====== TEXTO FORNECIDO ======

SÃO PAULO. Cerca de 300 famílias ligadas ao Movimento Sem Terra (MST) ocuparam na madrugada desta segunda-feira a fazenda Santo Henrique, localizada no município de Borebi, a cerca de 300 km de São Paulo. O local é invadido com frequência pelo movimento, que acusa a empresa dona da fazenda, produtora de suco de laranja, de uso indevido do espaço de 2,5 mil hectares.
Tanto o Incra quanto o MST alegam que a fazenda Santo Henrique seria parte do antigo Núcleo Coloinal Monção, um conglomerado de 40 mil hectares utilizado pelo governo federal para ocupar o espaço no início do século XX. Ambos defendem que, apesar de ainda pertencer à União, a fazenda teria sido apropriada por "empresas do agronegócio de cana, laranja e eucalipto". O MST acusa as empresas de supostamente cometerem crimes de grilagem de terra e desrespeito aos trabalhadores rurais.
Em 2013, a Justiça Federal de Ourinhos bloqueou a matrícula da fazenda ao considerar a possibilidade de que o terreno fizesse parte das terras da União. Na ocasião, a empresa afirmou possuir todos os documentos que comprovam a legalidade do uso do local pela empresa. O Instituto Nacional de Colonização e Reforma Agrária (Incra) reivindica na Justiça, desde 2006, a posse do região.
A invasão foi justificada pelo movimento como ação integrada à Jornada Nacional de Lutas do MST, realizada em abril, que visa a Reforma Agrária no país. Ao todo, há 120 mil famílias acampadas por todo o Brasil, sendo 3 mil apenas no estado de São Paulo.

======

*EXPLORAR O MATERIAL*:
• a. Relacione todas as quantidades de famílias citadas no texto fornecido e indique o que cada uma representa.
• b. Traduza para o inglês a frase do texto fornecido "Em 2013, a Justiça Federal de Ourinhos bloqueou a matrícula da fazenda ao considerar a possibilidade de que o terreno fizesse parte das terras da União."
• c. Segundo o texto fornecido, qual foi a justificativa do movimento para a invasão da fazenda Santo Henrique? Responda em até três frases.

====== INFORMAÇÕES FORNECIDAS ======

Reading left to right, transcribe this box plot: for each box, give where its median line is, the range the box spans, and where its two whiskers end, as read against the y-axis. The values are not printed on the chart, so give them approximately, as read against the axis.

======

*RESPOSTAS ESCRITAS*:
• a.
- Cerca de 300 famílias: ligadas ao MST, ocuparam a fazenda Santo Henrique.
- 120 mil famílias: acampadas por todo o Brasil.
- 3 mil famílias: acampadas apenas no estado de São Paulo.

• b. In 2013, the Federal Court of Ourinhos blocked the farm's property registration, considering the possibility that the land was part of the Union's lands.

• c. O movimento justificou a invasão como uma ação integrada à Jornada Nacional de Lutas do MST. Essa jornada é realizada em abril e tem como objetivo a Reforma Agrária no país.